Building the better mousetrap
So what do I recommend instead of a traditional SOC? A few things working in concert:
- A security architecture flexible enough to support any network topology of any scope, including limitless remote workers, external data sources, and third-party clouds.
- A comprehensive zero-trust implementation ensuring all network transactions involve only verified, validated entities with appropriate privileges.
- A policy enforcement point between the organisation's infrastructure and the internet so that assets are never exposed and can never directly be attacked.
- AI and machine learning capabilities to augment human threat hunting and analysis, backed by massive datasets and sophisticated models.
- An analytical assessment of detected threats — malicious actors aren't just blocked, they're treated as a source of security intelligence that informs and improves the entire strategy.

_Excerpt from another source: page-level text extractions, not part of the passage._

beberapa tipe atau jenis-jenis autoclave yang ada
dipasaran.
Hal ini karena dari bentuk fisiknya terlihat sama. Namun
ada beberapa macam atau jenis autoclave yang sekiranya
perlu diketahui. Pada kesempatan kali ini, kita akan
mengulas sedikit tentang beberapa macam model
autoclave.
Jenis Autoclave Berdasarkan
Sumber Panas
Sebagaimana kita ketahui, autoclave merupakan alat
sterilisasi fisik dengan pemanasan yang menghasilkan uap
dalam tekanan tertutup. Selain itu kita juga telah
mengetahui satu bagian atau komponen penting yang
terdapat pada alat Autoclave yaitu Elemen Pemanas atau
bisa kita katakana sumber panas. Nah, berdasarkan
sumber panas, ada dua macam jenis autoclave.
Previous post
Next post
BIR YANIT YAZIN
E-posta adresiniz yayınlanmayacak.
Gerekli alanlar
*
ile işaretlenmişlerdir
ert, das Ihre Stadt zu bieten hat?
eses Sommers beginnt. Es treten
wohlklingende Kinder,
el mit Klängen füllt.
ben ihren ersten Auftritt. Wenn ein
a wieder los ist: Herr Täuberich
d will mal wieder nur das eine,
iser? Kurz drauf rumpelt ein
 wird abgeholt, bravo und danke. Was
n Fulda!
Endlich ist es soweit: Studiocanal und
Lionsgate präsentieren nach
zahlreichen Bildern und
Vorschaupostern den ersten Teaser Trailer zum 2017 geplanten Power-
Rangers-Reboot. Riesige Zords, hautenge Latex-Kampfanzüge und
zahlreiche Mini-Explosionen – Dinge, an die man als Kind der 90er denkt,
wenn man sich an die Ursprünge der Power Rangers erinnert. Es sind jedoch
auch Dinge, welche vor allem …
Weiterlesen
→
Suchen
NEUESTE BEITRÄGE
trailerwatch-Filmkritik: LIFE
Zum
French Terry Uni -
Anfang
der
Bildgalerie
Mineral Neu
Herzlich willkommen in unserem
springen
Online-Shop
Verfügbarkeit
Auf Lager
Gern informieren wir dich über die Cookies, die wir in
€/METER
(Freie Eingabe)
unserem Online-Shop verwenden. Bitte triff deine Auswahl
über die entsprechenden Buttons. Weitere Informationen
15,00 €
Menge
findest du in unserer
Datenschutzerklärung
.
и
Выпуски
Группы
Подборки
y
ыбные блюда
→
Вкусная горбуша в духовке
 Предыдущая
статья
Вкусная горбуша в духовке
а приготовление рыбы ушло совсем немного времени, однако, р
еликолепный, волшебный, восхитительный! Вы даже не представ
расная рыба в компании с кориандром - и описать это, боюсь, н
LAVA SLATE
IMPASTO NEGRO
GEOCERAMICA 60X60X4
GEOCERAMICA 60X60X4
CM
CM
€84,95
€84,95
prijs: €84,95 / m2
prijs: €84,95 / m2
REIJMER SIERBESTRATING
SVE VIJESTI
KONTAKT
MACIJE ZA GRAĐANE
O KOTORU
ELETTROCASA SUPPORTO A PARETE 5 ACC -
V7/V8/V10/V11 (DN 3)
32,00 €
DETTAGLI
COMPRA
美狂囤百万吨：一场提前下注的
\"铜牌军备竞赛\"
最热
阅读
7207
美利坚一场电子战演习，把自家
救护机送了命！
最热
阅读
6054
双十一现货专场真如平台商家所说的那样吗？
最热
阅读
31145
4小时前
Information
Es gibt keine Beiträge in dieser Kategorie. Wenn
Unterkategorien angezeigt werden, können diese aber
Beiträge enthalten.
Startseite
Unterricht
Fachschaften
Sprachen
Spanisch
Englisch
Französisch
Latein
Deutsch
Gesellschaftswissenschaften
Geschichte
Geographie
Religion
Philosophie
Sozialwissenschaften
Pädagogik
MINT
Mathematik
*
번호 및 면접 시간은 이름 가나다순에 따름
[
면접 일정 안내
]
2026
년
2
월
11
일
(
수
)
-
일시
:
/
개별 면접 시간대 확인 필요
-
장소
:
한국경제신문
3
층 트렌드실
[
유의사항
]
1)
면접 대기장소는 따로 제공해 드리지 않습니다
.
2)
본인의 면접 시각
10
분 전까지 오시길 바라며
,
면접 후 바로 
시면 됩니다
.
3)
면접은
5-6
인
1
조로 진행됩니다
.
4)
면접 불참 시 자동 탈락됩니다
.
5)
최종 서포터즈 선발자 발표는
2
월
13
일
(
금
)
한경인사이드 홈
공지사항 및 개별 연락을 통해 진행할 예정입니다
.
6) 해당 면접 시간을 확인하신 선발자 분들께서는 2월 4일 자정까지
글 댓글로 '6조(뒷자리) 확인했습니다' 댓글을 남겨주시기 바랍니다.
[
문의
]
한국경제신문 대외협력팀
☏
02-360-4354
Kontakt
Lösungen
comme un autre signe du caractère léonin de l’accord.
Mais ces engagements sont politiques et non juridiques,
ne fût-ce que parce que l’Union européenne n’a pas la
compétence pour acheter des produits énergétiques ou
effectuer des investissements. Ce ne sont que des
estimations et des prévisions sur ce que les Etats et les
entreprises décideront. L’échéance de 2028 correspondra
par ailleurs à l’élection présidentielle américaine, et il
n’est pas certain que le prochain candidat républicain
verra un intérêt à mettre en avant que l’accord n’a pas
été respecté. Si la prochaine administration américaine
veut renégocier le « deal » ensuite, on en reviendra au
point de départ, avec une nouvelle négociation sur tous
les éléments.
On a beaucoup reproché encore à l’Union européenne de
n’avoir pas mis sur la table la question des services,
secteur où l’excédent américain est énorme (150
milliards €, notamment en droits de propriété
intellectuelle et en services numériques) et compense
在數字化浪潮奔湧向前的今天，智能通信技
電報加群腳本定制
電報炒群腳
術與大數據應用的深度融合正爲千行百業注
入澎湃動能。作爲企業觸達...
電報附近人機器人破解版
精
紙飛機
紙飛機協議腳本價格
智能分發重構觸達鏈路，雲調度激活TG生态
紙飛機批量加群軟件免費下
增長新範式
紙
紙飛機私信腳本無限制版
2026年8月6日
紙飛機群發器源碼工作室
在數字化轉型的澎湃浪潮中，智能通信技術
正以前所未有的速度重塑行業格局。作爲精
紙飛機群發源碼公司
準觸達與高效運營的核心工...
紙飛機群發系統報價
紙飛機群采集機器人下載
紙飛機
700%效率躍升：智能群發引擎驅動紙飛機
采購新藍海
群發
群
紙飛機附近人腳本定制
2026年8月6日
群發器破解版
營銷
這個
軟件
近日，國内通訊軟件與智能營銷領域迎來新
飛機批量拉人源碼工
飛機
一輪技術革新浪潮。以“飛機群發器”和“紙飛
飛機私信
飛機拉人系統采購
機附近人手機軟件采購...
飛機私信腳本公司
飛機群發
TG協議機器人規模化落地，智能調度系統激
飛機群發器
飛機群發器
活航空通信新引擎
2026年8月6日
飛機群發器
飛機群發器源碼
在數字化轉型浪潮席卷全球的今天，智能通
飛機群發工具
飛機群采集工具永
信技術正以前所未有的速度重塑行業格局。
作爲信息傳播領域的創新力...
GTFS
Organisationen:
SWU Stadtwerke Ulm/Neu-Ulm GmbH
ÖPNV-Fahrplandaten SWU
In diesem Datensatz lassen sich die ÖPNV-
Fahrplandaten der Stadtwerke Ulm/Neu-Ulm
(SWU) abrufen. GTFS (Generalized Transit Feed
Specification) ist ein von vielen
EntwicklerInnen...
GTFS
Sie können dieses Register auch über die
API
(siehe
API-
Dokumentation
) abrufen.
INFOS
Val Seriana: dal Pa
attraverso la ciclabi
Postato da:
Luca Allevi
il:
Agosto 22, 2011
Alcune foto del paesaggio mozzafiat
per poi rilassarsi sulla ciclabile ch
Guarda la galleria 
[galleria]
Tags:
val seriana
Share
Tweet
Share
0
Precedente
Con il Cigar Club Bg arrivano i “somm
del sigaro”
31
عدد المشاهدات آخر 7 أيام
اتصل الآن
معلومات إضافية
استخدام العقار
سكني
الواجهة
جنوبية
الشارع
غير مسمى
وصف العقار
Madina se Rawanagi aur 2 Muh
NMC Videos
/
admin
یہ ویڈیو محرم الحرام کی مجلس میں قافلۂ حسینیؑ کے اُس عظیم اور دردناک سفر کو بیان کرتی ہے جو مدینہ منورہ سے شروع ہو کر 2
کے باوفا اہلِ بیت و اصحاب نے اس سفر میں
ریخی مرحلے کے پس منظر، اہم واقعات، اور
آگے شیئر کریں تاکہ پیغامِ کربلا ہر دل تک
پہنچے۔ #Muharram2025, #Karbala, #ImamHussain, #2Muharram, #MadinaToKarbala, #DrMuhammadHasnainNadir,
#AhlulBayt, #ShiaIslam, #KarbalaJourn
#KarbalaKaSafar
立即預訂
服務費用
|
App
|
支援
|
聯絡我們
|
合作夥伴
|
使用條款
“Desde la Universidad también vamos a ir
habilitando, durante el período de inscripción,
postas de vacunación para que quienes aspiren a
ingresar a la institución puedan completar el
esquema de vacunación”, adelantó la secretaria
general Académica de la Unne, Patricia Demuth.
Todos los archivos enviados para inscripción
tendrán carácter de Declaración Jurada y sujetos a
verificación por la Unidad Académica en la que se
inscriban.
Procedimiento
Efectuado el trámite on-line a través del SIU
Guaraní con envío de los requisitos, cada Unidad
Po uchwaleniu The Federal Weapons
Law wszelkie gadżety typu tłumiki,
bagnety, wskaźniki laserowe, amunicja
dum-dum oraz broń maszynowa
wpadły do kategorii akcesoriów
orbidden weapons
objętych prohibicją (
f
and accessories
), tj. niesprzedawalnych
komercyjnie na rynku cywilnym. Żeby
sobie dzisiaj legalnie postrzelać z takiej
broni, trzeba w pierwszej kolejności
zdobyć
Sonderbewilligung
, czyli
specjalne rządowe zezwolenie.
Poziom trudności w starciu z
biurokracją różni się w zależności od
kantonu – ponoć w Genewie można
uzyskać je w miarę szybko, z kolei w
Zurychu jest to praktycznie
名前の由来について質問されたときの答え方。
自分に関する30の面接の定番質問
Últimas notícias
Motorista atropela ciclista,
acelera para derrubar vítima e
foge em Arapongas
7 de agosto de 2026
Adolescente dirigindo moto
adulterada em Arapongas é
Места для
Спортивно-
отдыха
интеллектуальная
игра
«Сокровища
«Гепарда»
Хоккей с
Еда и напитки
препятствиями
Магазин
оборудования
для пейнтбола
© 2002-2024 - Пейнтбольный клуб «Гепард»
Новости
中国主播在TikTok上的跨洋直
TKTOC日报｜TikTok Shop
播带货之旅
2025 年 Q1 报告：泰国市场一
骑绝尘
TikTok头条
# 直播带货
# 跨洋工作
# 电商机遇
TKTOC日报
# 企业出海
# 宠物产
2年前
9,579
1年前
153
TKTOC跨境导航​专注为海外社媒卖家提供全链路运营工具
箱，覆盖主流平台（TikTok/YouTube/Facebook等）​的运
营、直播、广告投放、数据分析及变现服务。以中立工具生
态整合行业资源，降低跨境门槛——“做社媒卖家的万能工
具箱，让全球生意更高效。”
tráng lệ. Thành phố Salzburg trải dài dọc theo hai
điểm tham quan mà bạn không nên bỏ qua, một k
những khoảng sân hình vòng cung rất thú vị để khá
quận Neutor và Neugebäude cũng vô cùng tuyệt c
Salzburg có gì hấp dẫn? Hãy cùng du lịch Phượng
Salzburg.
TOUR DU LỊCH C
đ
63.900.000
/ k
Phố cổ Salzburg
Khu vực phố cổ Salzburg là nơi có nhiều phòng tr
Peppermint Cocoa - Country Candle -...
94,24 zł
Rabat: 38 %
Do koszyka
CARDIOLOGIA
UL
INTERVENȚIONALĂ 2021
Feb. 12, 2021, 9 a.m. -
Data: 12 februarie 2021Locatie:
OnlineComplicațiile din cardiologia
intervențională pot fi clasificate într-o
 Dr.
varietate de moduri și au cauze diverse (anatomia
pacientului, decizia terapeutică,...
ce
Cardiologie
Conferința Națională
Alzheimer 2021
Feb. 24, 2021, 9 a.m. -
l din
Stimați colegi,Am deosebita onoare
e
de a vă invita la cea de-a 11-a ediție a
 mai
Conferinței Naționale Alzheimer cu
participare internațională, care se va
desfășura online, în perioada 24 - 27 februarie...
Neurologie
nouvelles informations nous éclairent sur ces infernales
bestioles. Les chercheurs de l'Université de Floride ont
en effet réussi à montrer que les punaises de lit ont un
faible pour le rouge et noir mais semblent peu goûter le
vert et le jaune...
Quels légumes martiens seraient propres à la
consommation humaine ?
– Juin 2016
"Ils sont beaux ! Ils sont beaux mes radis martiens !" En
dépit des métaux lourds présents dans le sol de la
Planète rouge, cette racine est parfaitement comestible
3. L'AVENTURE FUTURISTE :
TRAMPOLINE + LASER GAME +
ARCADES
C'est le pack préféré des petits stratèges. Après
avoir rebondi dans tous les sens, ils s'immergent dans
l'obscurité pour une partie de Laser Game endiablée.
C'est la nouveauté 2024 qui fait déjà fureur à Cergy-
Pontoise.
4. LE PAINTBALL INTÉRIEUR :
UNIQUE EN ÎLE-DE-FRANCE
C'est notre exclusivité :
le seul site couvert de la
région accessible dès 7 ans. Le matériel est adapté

- Deception technology as the cheese in the mousetrap — rather than passively waiting for intruders, proactively lure them to traps you've already set. This delivers high-fidelity alerts and can automatically quarantine users who take the bait.
No security strategy is perfect. But it's my firm opinion that these solutions will deliver faster, more effective, and more affordable protection than any conventional SOC is likely to. And over time, as data volumes and threat sophistication continue to scale, this approach will only grow in value.